* _Aim of the exercise_
Retype the lines below word for word, starting at the first line of the items and ending with the line that contains "genus: Aphelocoma".

* _Dataset extract_
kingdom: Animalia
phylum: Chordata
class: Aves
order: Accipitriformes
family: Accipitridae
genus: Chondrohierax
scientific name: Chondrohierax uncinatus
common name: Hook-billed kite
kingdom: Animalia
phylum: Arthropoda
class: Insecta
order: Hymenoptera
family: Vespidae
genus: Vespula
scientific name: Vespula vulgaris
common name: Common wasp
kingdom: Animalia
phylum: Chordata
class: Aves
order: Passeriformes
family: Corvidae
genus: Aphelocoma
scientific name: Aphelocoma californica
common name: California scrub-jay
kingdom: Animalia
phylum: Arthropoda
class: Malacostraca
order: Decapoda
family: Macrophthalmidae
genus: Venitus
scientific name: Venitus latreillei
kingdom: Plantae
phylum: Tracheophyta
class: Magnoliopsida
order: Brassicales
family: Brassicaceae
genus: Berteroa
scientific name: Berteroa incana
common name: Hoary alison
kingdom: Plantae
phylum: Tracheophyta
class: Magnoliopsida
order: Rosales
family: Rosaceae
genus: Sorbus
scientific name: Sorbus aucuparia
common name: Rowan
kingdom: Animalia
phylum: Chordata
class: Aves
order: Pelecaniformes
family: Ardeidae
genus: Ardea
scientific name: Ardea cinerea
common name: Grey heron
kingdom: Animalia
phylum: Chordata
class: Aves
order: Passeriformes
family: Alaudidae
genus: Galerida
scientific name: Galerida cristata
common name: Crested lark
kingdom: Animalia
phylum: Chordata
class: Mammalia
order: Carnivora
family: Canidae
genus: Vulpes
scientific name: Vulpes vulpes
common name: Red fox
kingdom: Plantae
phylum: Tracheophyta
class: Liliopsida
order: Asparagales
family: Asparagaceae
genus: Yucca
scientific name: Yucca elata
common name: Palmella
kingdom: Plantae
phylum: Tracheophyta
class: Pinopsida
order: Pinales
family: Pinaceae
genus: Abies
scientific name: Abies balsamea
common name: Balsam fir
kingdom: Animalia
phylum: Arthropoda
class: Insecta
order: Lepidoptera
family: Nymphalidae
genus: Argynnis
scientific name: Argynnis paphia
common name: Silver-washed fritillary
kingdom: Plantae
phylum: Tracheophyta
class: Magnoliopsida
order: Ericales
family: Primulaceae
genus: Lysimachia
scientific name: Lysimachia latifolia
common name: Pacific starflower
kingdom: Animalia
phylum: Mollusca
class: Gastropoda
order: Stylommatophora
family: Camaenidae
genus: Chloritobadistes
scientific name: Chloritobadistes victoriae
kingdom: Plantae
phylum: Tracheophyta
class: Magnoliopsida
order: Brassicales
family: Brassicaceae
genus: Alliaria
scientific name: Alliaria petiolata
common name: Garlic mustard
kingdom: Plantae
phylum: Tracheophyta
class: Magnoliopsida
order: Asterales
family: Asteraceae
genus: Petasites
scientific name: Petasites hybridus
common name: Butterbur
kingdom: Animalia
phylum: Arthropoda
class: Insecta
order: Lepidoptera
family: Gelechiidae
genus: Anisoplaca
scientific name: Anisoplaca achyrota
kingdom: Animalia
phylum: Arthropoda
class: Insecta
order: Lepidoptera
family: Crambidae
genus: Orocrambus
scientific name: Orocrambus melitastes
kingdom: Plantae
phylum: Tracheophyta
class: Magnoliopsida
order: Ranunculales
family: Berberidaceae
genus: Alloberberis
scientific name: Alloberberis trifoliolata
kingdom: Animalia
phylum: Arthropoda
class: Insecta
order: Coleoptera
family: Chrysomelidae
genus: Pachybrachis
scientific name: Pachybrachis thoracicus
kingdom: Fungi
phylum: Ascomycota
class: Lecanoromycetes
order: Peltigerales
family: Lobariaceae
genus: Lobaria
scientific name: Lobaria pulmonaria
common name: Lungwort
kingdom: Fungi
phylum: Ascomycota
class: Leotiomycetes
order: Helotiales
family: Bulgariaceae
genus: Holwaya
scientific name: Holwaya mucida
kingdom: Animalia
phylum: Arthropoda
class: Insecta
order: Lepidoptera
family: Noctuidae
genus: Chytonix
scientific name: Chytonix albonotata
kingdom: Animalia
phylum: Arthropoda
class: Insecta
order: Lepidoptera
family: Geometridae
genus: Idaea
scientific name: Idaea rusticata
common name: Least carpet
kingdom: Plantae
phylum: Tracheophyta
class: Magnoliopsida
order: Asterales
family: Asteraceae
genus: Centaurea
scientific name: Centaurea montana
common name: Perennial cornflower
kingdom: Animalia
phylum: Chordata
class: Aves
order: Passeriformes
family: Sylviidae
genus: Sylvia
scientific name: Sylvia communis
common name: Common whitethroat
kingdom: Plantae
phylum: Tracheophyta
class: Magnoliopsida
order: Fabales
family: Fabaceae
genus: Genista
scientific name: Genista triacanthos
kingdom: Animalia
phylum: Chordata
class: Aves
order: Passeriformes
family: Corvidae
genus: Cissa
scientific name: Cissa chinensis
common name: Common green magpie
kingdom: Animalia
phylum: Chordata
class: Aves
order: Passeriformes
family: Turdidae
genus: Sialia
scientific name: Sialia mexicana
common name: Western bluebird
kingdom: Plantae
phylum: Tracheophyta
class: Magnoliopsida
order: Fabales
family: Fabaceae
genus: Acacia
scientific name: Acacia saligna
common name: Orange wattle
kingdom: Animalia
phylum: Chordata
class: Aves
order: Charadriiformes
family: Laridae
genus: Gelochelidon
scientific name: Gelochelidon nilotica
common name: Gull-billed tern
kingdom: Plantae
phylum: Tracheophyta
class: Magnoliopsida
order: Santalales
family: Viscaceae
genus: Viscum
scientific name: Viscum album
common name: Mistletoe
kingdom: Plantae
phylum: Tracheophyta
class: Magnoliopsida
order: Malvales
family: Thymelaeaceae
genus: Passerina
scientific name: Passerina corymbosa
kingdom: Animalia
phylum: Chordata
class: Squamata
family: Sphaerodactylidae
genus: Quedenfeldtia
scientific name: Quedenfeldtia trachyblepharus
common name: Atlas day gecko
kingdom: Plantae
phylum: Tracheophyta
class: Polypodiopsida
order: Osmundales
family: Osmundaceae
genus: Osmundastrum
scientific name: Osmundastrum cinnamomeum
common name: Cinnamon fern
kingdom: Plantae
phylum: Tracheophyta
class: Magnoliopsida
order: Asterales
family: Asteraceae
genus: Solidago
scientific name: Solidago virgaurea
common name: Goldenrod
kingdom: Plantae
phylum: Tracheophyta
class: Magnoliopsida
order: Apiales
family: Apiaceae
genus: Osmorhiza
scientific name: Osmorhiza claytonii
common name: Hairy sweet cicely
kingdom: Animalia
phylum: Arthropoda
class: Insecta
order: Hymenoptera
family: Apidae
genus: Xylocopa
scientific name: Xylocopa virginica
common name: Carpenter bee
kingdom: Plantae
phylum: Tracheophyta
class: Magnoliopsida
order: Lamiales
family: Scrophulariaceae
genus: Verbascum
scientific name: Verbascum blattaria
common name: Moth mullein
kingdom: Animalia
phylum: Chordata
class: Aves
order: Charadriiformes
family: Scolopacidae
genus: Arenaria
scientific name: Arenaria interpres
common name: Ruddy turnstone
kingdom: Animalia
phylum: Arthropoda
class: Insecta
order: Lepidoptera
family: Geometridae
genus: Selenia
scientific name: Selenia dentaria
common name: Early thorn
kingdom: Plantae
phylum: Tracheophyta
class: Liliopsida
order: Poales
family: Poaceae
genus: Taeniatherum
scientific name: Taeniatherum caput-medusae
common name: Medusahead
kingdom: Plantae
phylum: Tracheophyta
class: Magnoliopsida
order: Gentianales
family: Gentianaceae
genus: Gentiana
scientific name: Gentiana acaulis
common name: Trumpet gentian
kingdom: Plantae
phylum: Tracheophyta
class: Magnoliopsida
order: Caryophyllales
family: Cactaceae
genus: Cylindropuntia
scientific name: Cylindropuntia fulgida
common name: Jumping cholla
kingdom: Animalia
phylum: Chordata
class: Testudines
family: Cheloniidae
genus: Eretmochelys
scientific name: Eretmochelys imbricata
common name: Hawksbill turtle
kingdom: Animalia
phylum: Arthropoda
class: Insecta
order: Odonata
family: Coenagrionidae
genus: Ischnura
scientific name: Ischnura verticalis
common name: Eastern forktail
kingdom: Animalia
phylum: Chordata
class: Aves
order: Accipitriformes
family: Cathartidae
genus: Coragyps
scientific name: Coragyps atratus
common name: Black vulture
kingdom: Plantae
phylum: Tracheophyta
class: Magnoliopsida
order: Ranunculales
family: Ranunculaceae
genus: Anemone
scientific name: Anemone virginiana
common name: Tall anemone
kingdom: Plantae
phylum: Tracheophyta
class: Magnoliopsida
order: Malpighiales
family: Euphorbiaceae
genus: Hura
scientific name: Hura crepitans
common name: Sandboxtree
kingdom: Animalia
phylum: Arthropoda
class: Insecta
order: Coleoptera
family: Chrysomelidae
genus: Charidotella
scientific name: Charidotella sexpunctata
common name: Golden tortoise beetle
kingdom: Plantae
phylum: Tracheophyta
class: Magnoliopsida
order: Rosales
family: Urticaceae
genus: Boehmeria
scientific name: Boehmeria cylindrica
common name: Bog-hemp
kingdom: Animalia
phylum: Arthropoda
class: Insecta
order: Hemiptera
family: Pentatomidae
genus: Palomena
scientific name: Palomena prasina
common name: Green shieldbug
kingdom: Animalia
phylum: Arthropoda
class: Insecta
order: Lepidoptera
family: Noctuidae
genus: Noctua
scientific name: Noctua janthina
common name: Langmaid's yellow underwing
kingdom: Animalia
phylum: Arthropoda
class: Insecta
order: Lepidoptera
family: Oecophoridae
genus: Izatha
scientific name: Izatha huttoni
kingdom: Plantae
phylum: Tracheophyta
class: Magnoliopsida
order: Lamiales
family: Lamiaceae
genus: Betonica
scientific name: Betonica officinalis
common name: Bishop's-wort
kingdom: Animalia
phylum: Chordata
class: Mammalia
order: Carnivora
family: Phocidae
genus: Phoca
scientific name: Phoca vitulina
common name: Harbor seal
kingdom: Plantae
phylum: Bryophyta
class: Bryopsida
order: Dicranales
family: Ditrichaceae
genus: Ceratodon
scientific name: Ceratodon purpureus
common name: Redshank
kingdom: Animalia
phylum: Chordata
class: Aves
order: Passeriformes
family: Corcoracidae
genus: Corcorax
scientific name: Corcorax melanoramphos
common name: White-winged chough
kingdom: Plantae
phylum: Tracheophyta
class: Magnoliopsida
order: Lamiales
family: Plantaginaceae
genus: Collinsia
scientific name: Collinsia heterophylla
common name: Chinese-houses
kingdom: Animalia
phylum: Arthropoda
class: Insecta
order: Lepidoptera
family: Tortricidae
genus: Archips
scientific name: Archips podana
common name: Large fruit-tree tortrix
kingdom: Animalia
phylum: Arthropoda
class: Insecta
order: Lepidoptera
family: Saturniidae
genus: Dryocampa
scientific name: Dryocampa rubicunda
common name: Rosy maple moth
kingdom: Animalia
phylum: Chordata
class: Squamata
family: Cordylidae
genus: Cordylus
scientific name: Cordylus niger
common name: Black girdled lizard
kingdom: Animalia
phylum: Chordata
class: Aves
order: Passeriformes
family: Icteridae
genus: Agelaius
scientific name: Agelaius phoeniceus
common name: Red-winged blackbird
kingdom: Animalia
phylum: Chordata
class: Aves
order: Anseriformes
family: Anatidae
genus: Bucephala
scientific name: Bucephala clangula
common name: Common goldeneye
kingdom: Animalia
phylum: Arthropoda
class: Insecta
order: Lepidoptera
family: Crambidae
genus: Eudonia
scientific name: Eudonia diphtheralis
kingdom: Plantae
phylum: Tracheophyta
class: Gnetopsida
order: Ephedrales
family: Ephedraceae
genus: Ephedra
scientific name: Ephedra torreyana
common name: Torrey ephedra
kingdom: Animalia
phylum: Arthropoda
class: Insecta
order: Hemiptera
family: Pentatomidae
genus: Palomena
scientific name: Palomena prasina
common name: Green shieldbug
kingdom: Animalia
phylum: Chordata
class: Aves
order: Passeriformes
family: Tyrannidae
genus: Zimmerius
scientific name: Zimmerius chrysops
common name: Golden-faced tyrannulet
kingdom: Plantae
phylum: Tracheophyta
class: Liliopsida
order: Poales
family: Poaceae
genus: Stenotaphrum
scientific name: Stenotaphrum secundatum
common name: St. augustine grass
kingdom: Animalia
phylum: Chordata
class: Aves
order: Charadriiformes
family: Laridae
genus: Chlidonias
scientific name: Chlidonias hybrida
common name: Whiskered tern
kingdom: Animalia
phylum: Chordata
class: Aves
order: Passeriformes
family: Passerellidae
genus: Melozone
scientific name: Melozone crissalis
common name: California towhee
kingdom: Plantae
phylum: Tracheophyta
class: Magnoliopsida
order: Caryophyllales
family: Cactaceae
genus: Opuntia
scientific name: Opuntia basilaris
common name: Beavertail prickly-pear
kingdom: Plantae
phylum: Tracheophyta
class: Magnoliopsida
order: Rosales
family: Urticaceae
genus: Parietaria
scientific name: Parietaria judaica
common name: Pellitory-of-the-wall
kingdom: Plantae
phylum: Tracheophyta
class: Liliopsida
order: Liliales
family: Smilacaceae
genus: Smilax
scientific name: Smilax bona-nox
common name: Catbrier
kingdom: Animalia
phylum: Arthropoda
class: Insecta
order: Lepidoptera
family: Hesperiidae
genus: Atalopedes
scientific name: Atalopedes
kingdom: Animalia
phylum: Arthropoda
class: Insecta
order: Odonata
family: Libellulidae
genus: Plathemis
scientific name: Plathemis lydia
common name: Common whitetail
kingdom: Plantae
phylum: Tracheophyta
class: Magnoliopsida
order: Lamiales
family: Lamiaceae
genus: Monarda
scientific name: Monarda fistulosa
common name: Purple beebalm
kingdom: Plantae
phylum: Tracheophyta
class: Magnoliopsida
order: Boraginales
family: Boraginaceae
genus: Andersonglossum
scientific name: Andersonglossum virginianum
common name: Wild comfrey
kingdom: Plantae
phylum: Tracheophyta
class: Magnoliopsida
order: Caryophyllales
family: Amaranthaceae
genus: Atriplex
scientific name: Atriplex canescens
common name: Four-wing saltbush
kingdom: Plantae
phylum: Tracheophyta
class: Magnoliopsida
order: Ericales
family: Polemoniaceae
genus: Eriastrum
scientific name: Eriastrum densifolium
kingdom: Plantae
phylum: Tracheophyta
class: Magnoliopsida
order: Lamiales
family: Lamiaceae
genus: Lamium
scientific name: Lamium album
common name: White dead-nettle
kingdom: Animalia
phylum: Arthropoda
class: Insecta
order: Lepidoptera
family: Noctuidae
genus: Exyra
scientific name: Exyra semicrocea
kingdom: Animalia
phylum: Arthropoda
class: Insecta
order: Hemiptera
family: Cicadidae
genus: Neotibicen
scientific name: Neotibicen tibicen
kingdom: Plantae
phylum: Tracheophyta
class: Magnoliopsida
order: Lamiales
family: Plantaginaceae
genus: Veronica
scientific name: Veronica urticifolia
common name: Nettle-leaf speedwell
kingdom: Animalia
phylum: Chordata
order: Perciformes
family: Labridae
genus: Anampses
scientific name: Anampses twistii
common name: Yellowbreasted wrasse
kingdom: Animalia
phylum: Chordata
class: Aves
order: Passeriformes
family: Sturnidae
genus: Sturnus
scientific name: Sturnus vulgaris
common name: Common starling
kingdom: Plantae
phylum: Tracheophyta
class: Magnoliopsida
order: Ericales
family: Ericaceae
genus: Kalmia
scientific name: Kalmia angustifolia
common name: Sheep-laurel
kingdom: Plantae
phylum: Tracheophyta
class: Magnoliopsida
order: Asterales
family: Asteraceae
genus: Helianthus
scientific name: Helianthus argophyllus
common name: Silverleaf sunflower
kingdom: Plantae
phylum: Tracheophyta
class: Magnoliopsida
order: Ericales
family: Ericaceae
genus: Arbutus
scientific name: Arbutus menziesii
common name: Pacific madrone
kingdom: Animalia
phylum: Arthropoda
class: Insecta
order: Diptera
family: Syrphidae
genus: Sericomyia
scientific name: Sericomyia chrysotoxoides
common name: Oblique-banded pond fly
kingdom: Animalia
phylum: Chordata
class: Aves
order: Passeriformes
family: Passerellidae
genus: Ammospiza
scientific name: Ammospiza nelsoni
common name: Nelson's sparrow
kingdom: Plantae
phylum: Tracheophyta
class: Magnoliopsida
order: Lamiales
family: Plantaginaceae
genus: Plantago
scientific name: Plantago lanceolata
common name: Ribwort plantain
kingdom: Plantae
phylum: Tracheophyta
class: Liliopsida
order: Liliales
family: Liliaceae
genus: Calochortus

* _Final result_
kingdom: Animalia
phylum: Chordata
class: Aves
order: Accipitriformes
family: Accipitridae
genus: Chondrohierax
scientific name: Chondrohierax uncinatus
common name: Hook-billed kite
kingdom: Animalia
phylum: Arthropoda
class: Insecta
order: Hymenoptera
family: Vespidae
genus: Vespula
scientific name: Vespula vulgaris
common name: Common wasp
kingdom: Animalia
phylum: Chordata
class: Aves
order: Passeriformes
family: Corvidae
genus: Aphelocoma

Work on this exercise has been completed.